The book says Shelvey ought to have played safe, that he shouldn't have been trying to score with his team holding a one-goal lead and barely a minute left on the clock. However, it is difficult for a side to play keep-ball and run into the corners when almost every man is battling the feeling that the game should be beyond reach by now, there ought to have been more goals, there still could be.
Laudrup would certainly have preferred the safe play, but to sit on a lead is to invite attack. Besides, while there is satisfaction in 'seeing a game out' knowing your side has played well, done what was asked, won the game, there was no such satisfaction for Swansea on Thursday night.
Yes, on paper, the Swans had done what was asked, had effectively won the game, but the frustration lingers, an itch under the skin of a squad who know they are not playing their best. Bony has started slowly, Pablo is missed, and Swansea still lean too heavily on Michu.
It sometimes feels that Swansea are too sophisticated for their own good.

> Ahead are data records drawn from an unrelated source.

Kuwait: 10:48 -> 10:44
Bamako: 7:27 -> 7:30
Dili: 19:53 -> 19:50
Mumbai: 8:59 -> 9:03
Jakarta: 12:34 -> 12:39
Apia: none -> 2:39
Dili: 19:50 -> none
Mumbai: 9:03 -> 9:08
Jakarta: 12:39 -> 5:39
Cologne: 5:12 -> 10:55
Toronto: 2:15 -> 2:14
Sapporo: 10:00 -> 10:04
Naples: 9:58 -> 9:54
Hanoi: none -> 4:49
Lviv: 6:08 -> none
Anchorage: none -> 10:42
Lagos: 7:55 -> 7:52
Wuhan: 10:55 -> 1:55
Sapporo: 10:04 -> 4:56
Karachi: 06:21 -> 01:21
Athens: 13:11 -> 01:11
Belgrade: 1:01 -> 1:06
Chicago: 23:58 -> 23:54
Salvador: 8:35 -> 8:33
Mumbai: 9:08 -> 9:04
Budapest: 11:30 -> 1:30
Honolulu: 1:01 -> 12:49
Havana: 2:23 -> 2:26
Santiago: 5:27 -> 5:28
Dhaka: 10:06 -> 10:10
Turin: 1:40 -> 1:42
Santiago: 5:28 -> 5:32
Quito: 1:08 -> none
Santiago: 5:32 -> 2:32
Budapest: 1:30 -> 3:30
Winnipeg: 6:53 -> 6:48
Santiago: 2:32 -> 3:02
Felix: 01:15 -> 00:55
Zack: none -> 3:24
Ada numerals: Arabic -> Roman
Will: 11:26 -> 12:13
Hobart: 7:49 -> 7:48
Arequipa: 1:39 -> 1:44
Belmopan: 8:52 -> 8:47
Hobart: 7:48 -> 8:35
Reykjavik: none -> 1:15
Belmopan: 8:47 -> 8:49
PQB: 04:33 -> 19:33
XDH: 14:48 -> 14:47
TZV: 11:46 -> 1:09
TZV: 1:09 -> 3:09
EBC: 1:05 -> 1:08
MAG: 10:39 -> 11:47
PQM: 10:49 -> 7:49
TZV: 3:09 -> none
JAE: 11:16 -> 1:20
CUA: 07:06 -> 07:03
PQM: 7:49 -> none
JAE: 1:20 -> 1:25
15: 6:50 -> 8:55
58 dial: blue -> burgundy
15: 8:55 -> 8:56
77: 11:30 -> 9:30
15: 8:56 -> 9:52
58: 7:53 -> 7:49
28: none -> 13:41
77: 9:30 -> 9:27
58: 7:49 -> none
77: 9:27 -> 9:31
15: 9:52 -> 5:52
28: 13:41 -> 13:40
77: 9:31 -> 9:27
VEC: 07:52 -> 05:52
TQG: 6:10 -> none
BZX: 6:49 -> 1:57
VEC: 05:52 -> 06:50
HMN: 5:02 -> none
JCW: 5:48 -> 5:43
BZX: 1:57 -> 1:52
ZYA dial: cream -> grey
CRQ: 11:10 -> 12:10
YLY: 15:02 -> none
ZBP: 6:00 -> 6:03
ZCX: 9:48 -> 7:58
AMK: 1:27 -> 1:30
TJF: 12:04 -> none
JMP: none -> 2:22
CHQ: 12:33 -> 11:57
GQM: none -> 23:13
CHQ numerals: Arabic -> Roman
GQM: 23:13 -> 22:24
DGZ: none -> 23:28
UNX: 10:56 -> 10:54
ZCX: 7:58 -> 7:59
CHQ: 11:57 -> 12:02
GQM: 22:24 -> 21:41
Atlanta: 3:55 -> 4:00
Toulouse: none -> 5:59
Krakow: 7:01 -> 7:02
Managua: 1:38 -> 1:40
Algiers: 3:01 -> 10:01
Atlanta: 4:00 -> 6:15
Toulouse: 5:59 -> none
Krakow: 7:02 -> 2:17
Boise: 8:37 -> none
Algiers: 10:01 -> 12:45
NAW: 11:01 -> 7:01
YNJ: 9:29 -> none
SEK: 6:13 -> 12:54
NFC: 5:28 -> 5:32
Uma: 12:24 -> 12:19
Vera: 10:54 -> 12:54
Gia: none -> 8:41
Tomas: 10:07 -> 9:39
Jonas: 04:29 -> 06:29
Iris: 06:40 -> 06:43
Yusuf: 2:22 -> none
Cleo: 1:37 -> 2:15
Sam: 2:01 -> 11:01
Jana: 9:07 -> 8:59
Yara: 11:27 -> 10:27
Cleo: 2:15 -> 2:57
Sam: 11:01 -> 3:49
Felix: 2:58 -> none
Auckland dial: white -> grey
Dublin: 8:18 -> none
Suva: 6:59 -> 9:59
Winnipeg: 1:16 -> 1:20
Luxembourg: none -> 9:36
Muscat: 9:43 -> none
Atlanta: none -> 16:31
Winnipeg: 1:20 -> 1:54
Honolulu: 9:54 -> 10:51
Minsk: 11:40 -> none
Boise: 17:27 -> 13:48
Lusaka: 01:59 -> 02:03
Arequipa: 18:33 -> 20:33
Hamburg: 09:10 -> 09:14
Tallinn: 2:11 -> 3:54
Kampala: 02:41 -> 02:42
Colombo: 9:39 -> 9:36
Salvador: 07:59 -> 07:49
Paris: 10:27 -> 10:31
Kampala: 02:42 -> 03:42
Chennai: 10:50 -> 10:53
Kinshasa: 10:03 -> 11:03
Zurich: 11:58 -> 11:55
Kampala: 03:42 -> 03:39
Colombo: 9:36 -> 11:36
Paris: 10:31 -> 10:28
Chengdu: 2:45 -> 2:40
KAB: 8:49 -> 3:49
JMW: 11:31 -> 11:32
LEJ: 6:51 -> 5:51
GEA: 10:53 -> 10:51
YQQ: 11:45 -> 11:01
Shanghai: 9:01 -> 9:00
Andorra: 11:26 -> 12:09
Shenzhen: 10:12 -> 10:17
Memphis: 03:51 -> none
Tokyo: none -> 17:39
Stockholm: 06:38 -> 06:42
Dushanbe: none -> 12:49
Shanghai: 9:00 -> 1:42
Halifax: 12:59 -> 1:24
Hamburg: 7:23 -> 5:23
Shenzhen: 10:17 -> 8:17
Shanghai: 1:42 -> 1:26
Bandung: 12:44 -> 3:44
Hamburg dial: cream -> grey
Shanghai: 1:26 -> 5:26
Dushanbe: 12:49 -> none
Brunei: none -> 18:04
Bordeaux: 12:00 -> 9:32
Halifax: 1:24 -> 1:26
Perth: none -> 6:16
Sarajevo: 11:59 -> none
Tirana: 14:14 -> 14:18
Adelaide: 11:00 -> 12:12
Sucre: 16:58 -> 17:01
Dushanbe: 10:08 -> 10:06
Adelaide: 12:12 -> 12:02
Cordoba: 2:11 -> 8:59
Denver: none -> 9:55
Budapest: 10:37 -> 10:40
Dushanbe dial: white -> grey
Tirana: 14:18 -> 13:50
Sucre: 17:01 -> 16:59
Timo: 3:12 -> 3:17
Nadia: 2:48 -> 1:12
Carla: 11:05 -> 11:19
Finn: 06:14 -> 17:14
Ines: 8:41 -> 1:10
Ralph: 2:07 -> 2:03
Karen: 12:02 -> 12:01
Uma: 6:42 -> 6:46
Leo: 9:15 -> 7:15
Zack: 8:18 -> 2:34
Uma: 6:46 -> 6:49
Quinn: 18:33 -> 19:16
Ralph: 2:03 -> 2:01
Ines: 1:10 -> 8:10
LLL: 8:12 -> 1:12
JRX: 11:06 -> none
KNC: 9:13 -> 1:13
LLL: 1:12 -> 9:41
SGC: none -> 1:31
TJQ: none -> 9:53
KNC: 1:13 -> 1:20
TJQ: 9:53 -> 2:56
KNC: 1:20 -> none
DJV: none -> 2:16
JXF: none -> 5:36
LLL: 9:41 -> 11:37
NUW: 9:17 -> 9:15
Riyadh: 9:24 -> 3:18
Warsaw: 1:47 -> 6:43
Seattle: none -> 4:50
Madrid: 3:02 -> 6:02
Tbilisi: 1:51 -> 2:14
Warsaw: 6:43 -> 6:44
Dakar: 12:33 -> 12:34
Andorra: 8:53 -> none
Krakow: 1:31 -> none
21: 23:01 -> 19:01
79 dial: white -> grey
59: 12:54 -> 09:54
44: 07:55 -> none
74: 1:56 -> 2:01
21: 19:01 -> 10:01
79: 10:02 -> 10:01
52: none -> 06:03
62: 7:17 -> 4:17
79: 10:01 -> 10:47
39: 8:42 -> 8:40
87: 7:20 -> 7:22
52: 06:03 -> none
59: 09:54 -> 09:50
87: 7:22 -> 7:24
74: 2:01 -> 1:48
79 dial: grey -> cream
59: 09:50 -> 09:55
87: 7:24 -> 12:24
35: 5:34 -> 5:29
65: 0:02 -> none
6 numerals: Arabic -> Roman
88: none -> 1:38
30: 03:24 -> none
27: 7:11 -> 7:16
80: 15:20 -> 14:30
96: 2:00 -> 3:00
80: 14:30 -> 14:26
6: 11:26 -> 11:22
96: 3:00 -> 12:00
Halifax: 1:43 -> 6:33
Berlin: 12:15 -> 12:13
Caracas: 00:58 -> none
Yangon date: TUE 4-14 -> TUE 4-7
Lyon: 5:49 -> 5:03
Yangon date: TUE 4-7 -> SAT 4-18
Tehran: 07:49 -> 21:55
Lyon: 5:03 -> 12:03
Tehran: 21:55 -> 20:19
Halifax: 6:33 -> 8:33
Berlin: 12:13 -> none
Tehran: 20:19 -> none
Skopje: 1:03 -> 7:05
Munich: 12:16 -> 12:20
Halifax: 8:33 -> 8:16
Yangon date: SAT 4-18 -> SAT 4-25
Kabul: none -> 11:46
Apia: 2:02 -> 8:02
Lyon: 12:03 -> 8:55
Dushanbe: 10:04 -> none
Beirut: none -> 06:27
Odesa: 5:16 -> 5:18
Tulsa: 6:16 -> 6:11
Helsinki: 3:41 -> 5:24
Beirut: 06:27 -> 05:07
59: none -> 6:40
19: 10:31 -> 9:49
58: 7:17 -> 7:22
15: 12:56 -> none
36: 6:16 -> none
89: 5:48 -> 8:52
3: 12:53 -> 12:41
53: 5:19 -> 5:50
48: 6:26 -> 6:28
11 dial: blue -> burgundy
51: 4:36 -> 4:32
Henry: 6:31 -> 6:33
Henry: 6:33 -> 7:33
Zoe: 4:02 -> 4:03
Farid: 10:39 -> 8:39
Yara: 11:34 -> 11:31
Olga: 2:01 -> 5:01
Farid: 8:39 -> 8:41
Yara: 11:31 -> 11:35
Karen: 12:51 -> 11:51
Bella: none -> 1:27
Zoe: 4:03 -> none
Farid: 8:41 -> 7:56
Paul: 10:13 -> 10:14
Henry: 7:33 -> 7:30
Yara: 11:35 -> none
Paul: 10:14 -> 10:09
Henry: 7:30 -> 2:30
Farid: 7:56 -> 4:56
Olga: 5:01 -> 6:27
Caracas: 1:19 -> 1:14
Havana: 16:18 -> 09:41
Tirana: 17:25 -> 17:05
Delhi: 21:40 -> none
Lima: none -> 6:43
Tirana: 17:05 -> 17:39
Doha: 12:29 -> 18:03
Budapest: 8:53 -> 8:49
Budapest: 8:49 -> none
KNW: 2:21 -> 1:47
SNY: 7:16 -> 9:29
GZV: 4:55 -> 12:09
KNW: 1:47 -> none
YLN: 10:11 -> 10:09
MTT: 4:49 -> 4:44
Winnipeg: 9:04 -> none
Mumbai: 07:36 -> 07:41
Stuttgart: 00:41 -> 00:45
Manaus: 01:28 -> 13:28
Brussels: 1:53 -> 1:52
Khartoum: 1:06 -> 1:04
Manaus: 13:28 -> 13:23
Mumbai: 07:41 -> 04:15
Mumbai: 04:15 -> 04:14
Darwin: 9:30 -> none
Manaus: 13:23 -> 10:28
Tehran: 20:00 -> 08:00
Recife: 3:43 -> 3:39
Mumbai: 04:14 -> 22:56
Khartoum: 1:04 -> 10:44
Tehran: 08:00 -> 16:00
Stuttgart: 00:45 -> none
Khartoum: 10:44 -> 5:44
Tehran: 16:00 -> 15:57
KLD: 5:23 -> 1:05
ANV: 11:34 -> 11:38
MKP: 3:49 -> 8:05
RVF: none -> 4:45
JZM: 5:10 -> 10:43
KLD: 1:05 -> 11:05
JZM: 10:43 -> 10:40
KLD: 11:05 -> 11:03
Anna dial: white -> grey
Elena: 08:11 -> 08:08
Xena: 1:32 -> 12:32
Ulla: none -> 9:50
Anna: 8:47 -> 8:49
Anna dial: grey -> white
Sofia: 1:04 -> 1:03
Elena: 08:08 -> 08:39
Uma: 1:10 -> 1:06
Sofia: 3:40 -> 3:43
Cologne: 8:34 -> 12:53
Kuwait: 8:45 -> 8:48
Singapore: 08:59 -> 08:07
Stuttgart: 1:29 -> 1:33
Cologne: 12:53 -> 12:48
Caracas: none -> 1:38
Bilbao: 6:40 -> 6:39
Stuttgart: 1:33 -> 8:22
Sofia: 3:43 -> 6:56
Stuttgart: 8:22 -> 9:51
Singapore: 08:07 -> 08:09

Having spent the summer swapping weaker players for technical aesthetes, Laudrup now has a squad full of players who ought to be capable of magic, but instead seem afflicted with choice paralysis.
The freedom the Swans players are given to run the game is a tribute to individual skill, but too often we see an errant pass as a result of miscommunication, or the ball at a standstill at a wingers' feet while that player decides what he should do next, watched by team-mates uncertain whether to make a run or stay put.
Old-fashioned football sensibilities are anathema to the Swansea Way, but I think a winger can occasionally afford to be old-fashioned, to use his pace and run at his man, to whip quick balls in or drive into the penalty box. Perhaps if the Swansea players had a stricter remit, were told precisely what to do in a given situation instead of being overwhelmed with options, the side could focus their collective ability, instead of being hamstrung by it.
Football's a simple game, so they say. Thursday's result doesn't matter that much; the Swans are still in the driver's seat in their Europa League group. However, with the South Wales derby around the corner, the Swans will want to get leaner, quicker and meaner.
I'm going to dig out a recording of last season's 3-1 victory against West Brom later, to see what the Swans did differently in their most convincing victory under Laudrup. Perhaps the Swans might do the same to remind themselves how good they can be when they mean it.